The stream_snapshot event type exists for an even more detailed mid-stream view, including thinking content and pending tool calls. It is classified as ephemeral and not persisted.

Event Persistence Flow

The persistence path for a durable event follows this sequence:
1

Mapper assigns seq

mapPodiumEvent calls nextSeq(sessionId) to get a monotonic sequence number.
2

Broadcast to subscribers

The event is published to the session:{sessionId} topic via the Broadcaster.
3

Check persistence set

The event type is checked against PERSISTENT_EVENT_TYPES.
4

Write to SQLite

If persistent, persistEvent(sessionId, seq, eventType, data) fires a write command to the writer worker. The data is JSON-stringified. This is a fire-and-forget operation.
5

Handler dispatch

The event is dispatched to its handler module for side effects (state transitions, billing settlement, etc.).
Events are broadcast before they are persisted. This is an intentional trade-off: it minimizes latency for connected clients at the cost of a small window where a crash could lose the most recent persistent event. The writer worker’s batching (50ms / 100 commands) bounds this window.

Gap Detection and Replay

Clients can detect missing events by tracking the last received seq and comparing it to incoming events. If a gap is detected, the gateway supports two mechanisms:
  1. get_events message: Clients send { type: "get_events", sessionId, afterSeq, limit } to request events from the persistent store.
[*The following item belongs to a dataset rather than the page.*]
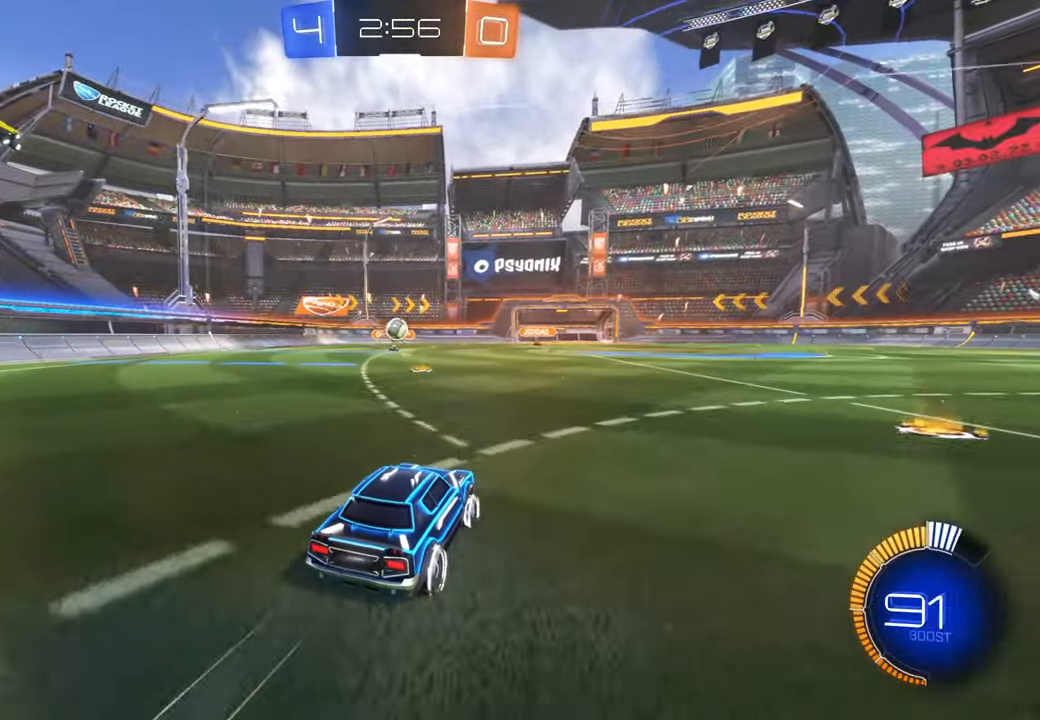
Gameplay with a controller (Xbox layout); each line is a JSON object with the inputs held at the frame after it (dt_ms = milliseconds from this image to that frame). "events" lists button and stick changes between this image and that frame as [ms after this image, input, new state], when the widget could be followed in between. Not read: HOME L3 R2 R3.
{"dt_ms": 500, "buttons": ["A", "X"], "left_stick": "center", "right_stick": "center", "events": [[117, "left_stick", "left"], [250, "left_stick", "down"], [500, "A", "down"], [500, "left_stick", "center"]]}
The reader worker queries SELECT * FROM events WHERE seq > ? LIMIT ?.
  2. gap event: The server can proactively emit a gap event with fromSeq and toSeq fields, signaling to clients that events in that range may have been lost (e.g., due to a Podium connection drop).
The replay_complete event signals that the server has finished sending replayed events, and the client can resume processing real-time events.